## WORK INSTRUCTIONS
(1) Write down the part of the Dolphin-CN-Dialect text from "See details in" up to and including "on your system.".
(2) Please answer these questions from the Dolphin-CN-Dialect text, labeling each answer with its letter.
(a) What encoder does the model use?
(b) What relative CER reduction over Dolphin is reported?
(c) How many parameters does the small.cn.prompt model have?
(3) Extend the Dolphin-CN-Dialect text past its final sentence.

## GIVEN TEXT

_ _ _ _ _

* Encoder: E-Branchformer
* Decoder: Transformer Decoder
* Training Objective: Joint CTC + Attention loss
Compared to Dolphin, Dolphin-CN-Dialect introduces several important improvements:
* Temperature-based data sampling for balancing standard Mandarin and low-resource dialects
* Redesigned tokenizer with:
* character-level modeling for Chinese
* BPE-based subword modeling for English
* extensible dialect tokens
* Streaming ASR support
* Hotword-biased decoding, including:
* encoder-level contextual biasing
* prompt-based decoder biasing
Experimental results show that Dolphin-CN-Dialect achieves:
* 38% improvement in dialect recognition accuracy
* 16.3% relative CER reduction over Dolphin
* Competitive performance with recent large-scale ASR systems while maintaining a smaller model size
![Dolphin-CN-Dialect 特色海报](Dolphin-CN-Dialect.png)
See details in the [Paper](https://arxiv.org/abs/2605.08961).
## Setup
Dolphin-CN-Dialect requires FFmpeg to convert audio files into WAV format. Please install FFmpeg first if it is not already installed on your system.
```shell
# Ubuntu / Debian
sudo apt update && sudo apt install ffmpeg
# MacOS
brew install ffmpeg
# Windows
choco install ffmpeg
```
Install Dolphin with pip:
```shell
pip install -U dolphin
```
Alternatively, install from source:
```shell
pip install git+https://github.com/DataoceanAI/Dolphin.git
```
## Available Models
Currently, Dolphin-CN-Dialect provides multiple model sizes optimized for different deployment scenarios.
| Model | Parameters | Hotwords |
|:------:|:----------:|:----------:|
| base.cn | 0.1 B | ❌ |
| base.cn.streaming | 0.1 B |❌ |
| small.cn | 0.4 B | Encoder-biased Hotwords |
| small.cn.streaming | 0.4 B | Encoder-biased Hotwords |
| small.cn.prompt | 0.4 B | Prompt-based Hotwords |
## Hotword Biasing
Dolphin-CN-Dialect supports two hotword biasing approaches.

_ _ _ _ _

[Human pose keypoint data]
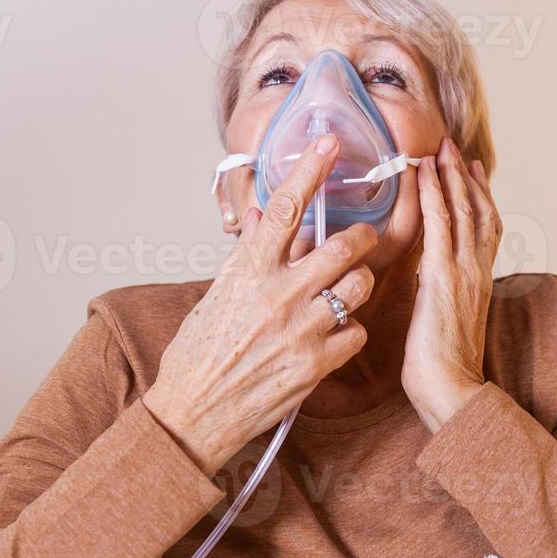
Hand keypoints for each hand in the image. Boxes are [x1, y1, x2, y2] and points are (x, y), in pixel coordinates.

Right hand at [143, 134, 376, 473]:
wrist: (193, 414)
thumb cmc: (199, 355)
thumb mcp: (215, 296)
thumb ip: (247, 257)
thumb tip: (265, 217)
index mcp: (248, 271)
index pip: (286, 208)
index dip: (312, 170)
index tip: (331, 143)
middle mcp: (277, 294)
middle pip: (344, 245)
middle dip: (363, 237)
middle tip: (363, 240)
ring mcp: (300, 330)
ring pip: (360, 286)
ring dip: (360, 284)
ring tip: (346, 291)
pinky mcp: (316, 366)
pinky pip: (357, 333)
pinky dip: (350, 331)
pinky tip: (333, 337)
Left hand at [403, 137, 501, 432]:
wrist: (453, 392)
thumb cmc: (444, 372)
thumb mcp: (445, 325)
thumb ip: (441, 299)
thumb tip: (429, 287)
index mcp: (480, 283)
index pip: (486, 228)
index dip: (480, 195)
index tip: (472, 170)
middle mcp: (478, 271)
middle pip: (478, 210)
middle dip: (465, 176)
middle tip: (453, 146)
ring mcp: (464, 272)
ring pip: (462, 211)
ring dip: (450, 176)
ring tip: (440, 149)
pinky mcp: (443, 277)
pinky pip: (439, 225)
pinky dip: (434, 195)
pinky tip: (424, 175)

_ _ _ _ _

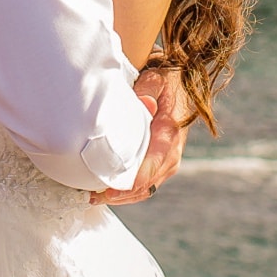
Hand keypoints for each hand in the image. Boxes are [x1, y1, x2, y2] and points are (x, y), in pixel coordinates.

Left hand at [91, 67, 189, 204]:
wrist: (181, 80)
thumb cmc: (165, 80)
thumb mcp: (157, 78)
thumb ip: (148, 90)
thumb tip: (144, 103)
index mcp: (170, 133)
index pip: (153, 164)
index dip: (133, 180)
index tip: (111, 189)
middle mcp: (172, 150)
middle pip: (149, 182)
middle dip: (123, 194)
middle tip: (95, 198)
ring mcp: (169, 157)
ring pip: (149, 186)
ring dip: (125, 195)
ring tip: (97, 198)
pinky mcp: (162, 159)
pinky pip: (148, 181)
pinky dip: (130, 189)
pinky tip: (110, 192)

_ _ _ _ _

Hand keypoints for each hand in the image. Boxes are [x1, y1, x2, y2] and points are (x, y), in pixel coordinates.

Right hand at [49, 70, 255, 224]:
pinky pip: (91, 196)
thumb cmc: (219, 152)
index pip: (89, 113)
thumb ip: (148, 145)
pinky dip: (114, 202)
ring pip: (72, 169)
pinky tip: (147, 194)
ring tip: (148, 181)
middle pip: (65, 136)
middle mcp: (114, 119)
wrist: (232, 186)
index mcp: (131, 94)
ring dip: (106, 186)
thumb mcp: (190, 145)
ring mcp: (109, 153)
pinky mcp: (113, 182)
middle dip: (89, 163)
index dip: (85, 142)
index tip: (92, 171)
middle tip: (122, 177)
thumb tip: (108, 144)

_ _ _ _ _

## ANSWERS FOR THE TASKS
(1)
See details in the [Paper](https://arxiv.org/abs/2605.08961).
## Setup
Dolphin-CN-Dialect requires FFmpeg to convert audio files into WAV format. Please install FFmpeg first if it is not already installed on your system.

(2)
(a) E-Branchformer
(b) 16.3%
(c) 0.4 B

(3)
**Encoder-Level Contextual Biasing**
* Supports both streaming and non-streaming models
* Integrates contextual embeddings into encoder representations
* Efficient adaptation without retraining the full model
**Prompt-Based Hotword Biasing**
* Designed for non-streaming models
* Injects hotwords directly into decoder prompts
* Particularly effective for long-tail and rare phrases
Experimental results show significant reductions in hotword error rates while maintaining strong overall ASR performance.
## Supported Languages and Dialects
Dolphin-CN-Dialect primarily focuses on:
* Mandarin Chinese
* 22 Chinese dialects
* Regional accented Mandarin
Supported dialects include:
* Sichuan
* Wu
* Minnan
* Shanghai
* Gansu
* Guangdong
* Wenzhou
* Hunan
* Anhui
* Henan
* Fujian
* Hebei
* Liaoning
* Shaanxi
* Tianjin
* and more
For the complete language and dialect list, see [languages.md](./languages.md).
## Supported Devices
| Device Type | Support Status |
|:-------------:|:----------------:|
|**CUDA**|✅Supported|
|**MPS (Apple)**|✅Supported|
|**CPU**|✅Supported|
## Usage
### Command-line usage
```shell
dolphin audio.wav
# Download model and specify the model path
dolphin audio.wav --model small.cn --model_dir /data/models/dolphin/
# Specify language and region
dolphin audio.wav --model small.cn --model_dir /data/models/dolphin/ --lang_sym "zh" --region_sym "CN"
# Specify the hotwords file with Encoder-biased method
dolphin audio.wav --model small.cn --model_dir /data/models/dolphin/ --hotword_list_path hotwords.txt --use_deep_biasing true
# Using prompt-based model
dolphin audio.wav --model small.cn.prompt --model_dir /data/models/dolphin/ --hotword_list_path hotwords.txt --use_prompt_hotword true --use_two_stage_filter true
```
### Python usage
```python
import dolphin
from dolphin import transcribe
model_name = 'small.cn'
model = dolphin.load_model(model_name, device="cuda")
result = transcribe(model, 'audio.wav')
print(result.text)
# Specify language
result = transcribe(model, 'audio.wav', lang_sym="zh")
print(result.text)
# Specify language and region and encoder-biased hotwords
result = transcribe(model, 'audio.wav', lang_sym="zh", region_sym="CN", hotwords=['诺香丹青牌科研胶囊'], use_deep_biasing=True, use_two_stage_filter=True)
print(result.text)
## prompt-based hotwords
model_name = 'small.cn.prompt'
model = dolphin.load_model(model_name, device="cuda")
result = transcribe(model, 'audio.wav', hotwords=['诺香丹青牌科研胶囊'], use_prompt_hotword=True, use_two_stage_filter=True, decoding_method='attention')
print(result.text)
```
## License
Dolphin-CN-Dialect is released under the Apache 2.0 License.